__Provided records__
......

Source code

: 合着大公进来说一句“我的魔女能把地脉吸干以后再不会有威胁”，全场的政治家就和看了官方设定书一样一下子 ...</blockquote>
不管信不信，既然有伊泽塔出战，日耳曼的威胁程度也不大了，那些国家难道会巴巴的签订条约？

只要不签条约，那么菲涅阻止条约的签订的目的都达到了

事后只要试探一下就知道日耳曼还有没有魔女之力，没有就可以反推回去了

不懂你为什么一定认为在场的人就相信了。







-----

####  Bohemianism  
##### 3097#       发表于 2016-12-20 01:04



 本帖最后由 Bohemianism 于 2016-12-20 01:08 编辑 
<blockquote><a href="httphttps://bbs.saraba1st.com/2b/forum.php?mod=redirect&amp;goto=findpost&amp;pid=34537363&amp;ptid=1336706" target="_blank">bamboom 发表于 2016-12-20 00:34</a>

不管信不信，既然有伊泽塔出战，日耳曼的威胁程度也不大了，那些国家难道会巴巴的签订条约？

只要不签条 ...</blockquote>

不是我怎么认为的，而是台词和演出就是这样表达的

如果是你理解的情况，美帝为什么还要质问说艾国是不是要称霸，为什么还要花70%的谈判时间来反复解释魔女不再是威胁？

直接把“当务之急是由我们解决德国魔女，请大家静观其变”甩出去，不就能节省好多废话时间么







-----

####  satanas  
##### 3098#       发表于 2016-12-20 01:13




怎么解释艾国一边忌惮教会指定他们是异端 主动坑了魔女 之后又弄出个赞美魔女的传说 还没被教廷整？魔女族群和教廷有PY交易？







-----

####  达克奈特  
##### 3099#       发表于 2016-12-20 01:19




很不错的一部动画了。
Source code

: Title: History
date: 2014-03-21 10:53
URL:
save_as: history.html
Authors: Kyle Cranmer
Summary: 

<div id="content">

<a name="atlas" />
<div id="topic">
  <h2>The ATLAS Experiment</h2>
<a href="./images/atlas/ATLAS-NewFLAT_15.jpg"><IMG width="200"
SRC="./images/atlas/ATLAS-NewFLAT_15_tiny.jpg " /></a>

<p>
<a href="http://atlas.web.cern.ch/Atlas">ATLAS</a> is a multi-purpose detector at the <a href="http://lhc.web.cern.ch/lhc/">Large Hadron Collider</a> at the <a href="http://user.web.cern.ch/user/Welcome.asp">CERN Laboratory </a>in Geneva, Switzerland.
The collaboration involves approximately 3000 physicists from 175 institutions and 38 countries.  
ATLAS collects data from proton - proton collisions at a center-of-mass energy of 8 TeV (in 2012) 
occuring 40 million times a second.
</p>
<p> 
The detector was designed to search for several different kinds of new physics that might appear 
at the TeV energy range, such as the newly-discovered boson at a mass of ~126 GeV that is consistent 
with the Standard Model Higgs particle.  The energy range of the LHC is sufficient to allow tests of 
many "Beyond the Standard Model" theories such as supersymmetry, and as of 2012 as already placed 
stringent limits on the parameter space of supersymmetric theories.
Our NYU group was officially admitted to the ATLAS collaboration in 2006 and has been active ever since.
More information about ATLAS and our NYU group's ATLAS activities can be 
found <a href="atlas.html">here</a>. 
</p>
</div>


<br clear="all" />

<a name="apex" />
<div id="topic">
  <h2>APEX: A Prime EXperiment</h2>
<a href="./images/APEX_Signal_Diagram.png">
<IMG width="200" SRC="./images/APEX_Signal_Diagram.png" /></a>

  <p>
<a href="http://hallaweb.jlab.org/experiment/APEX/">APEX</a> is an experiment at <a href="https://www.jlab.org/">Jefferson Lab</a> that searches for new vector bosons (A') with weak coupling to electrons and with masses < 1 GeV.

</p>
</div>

......

__The problem__
Provide the count of lines in the data above that include the word "Standard", with no added text.

__Solution to the problem__
2